*Stored dataset items:*
= = = = =
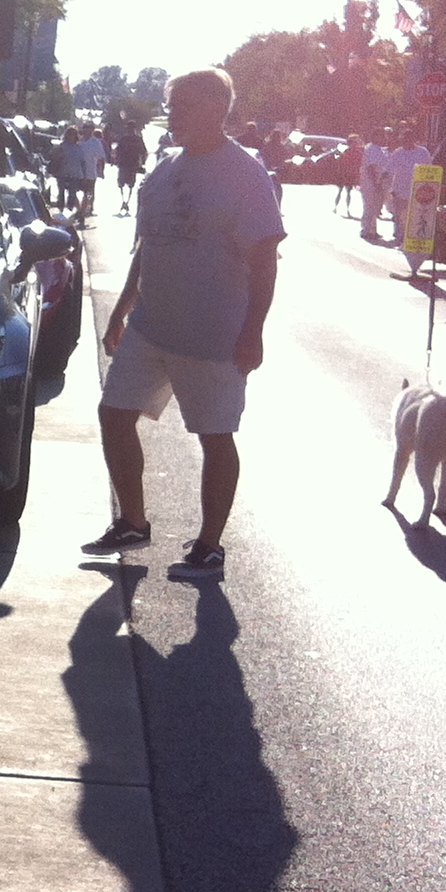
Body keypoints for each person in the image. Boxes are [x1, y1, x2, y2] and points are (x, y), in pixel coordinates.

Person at [82, 66, 284, 584]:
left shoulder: (245, 173)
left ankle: (210, 547)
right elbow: (149, 244)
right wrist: (123, 309)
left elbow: (264, 258)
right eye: (172, 105)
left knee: (214, 436)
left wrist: (253, 331)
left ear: (218, 108)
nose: (173, 114)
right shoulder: (166, 167)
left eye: (184, 105)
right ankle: (132, 523)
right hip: (151, 326)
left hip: (213, 335)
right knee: (113, 415)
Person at [358, 127, 392, 242]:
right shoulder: (372, 148)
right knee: (369, 207)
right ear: (376, 136)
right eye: (382, 135)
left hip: (378, 183)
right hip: (371, 184)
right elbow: (371, 167)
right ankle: (366, 230)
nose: (384, 138)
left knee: (375, 208)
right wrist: (375, 182)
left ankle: (372, 230)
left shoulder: (378, 149)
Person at [72, 122, 109, 221]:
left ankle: (83, 212)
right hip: (78, 172)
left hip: (90, 172)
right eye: (85, 128)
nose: (87, 130)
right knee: (73, 192)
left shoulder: (96, 142)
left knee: (88, 193)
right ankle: (79, 209)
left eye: (89, 128)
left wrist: (101, 170)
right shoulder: (78, 141)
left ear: (92, 130)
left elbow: (101, 157)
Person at [110, 120, 148, 211]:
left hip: (132, 164)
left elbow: (143, 152)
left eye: (131, 128)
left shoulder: (137, 139)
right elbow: (117, 150)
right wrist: (115, 160)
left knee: (131, 184)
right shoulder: (124, 139)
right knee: (121, 183)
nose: (130, 130)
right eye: (129, 128)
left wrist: (142, 162)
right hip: (123, 164)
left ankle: (127, 201)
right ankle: (123, 200)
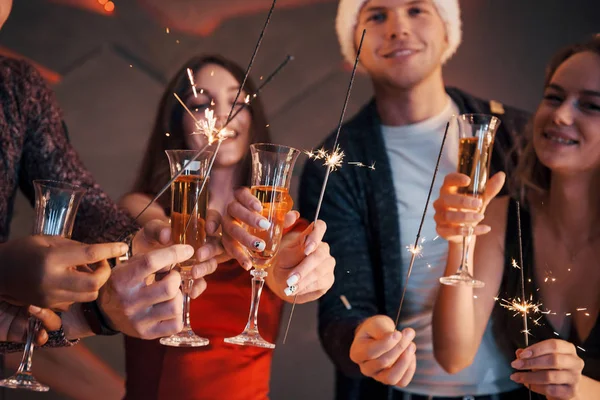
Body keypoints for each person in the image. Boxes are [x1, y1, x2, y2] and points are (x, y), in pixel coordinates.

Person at [298, 0, 531, 398]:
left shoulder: (515, 136)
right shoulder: (335, 164)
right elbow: (341, 306)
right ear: (352, 42)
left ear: (447, 31)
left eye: (417, 9)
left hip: (520, 389)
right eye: (375, 15)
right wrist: (361, 341)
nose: (397, 28)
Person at [119, 54, 335, 400]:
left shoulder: (277, 222)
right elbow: (154, 228)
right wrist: (166, 233)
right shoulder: (142, 210)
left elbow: (286, 254)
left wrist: (300, 269)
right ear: (177, 122)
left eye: (236, 101)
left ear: (252, 116)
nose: (222, 113)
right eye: (202, 102)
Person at [433, 35, 600, 399]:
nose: (560, 114)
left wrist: (583, 391)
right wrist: (459, 240)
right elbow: (453, 355)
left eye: (591, 106)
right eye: (554, 97)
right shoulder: (503, 216)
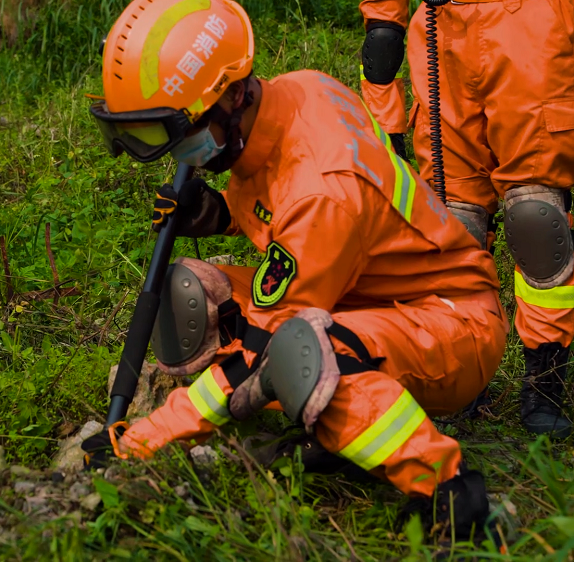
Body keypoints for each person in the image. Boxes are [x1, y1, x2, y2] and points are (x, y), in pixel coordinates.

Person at [85, 0, 508, 540]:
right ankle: (336, 434)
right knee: (196, 292)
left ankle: (451, 493)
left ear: (234, 93)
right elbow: (283, 202)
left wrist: (141, 442)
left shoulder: (323, 189)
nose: (171, 150)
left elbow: (268, 342)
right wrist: (217, 215)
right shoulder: (298, 91)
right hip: (361, 289)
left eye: (174, 132)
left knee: (299, 354)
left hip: (452, 322)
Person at [358, 0, 574, 436]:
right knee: (453, 225)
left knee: (537, 218)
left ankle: (545, 382)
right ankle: (461, 368)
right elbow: (382, 29)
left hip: (531, 30)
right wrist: (385, 118)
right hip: (441, 35)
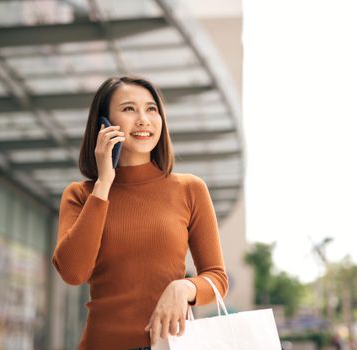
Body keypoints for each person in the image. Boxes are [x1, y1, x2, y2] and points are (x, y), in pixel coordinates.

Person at [52, 76, 229, 349]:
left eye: (151, 109)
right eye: (129, 109)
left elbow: (217, 278)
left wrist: (183, 288)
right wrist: (103, 184)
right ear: (104, 124)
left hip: (169, 344)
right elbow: (73, 272)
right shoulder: (81, 195)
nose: (144, 119)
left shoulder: (190, 189)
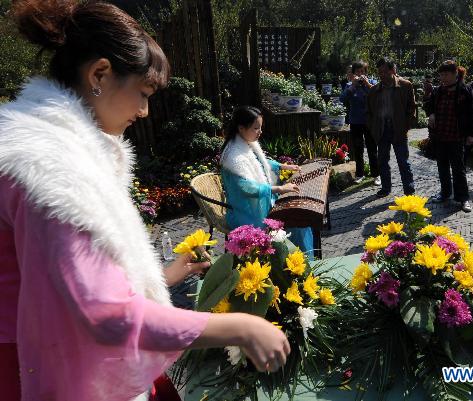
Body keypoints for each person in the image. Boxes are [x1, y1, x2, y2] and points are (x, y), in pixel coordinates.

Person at [0, 2, 290, 401]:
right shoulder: (48, 166)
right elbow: (105, 313)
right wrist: (240, 327)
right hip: (42, 369)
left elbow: (69, 277)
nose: (144, 110)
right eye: (143, 93)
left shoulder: (53, 147)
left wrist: (162, 277)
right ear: (99, 73)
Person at [220, 106, 314, 257]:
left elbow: (259, 162)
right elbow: (247, 188)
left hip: (254, 208)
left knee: (299, 219)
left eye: (261, 127)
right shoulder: (233, 157)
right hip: (246, 214)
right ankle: (301, 264)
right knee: (298, 222)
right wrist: (279, 189)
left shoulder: (242, 144)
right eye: (256, 128)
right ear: (241, 128)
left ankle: (303, 261)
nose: (260, 132)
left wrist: (282, 165)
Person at [424, 60, 473, 212]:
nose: (442, 78)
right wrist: (431, 114)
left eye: (446, 74)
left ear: (455, 74)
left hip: (456, 136)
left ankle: (463, 198)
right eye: (441, 75)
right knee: (442, 167)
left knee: (458, 169)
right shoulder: (438, 90)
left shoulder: (465, 90)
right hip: (440, 136)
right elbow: (428, 104)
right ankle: (445, 193)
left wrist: (472, 134)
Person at [366, 57, 416, 198]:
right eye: (379, 73)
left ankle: (409, 190)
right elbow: (368, 112)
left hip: (399, 129)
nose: (382, 75)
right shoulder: (374, 90)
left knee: (403, 162)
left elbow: (412, 108)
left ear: (393, 70)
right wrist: (372, 127)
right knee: (382, 161)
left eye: (384, 72)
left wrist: (406, 126)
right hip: (381, 130)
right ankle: (386, 188)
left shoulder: (405, 86)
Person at [340, 61, 380, 185]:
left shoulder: (372, 83)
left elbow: (378, 94)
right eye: (357, 71)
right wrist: (353, 85)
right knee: (358, 149)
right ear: (354, 73)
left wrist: (367, 84)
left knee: (372, 149)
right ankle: (360, 174)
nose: (360, 74)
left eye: (362, 71)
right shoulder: (349, 85)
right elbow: (343, 98)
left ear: (366, 72)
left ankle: (376, 175)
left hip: (369, 121)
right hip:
= = = = =
Set down, exactly and in full, the lines from the one containing "right shoulder: (438, 90)" through the end of the entries; no other line belongs.

right shoulder: (438, 90)
left shoulder: (465, 90)
right hip: (440, 136)
right elbow: (428, 104)
right ankle: (445, 193)
left wrist: (472, 134)
Person at [366, 57, 416, 198]:
right eye: (379, 73)
left ankle: (409, 190)
right elbow: (368, 112)
left hip: (399, 129)
nose: (382, 75)
right shoulder: (374, 90)
left knee: (403, 162)
left elbow: (412, 108)
left ear: (393, 70)
right wrist: (372, 127)
right knee: (382, 161)
left eye: (384, 72)
left wrist: (406, 126)
right hip: (381, 130)
right ankle: (386, 188)
left shoulder: (405, 86)
Person at [340, 61, 380, 185]:
left shoulder: (372, 83)
left elbow: (378, 94)
right eye: (357, 71)
right wrist: (353, 85)
right knee: (358, 149)
right ear: (354, 73)
left wrist: (367, 84)
left knee: (372, 149)
right ankle: (360, 174)
nose: (360, 74)
left eye: (362, 71)
right shoulder: (349, 85)
right elbow: (343, 98)
left ear: (366, 72)
left ankle: (376, 175)
left hip: (369, 121)
right hip:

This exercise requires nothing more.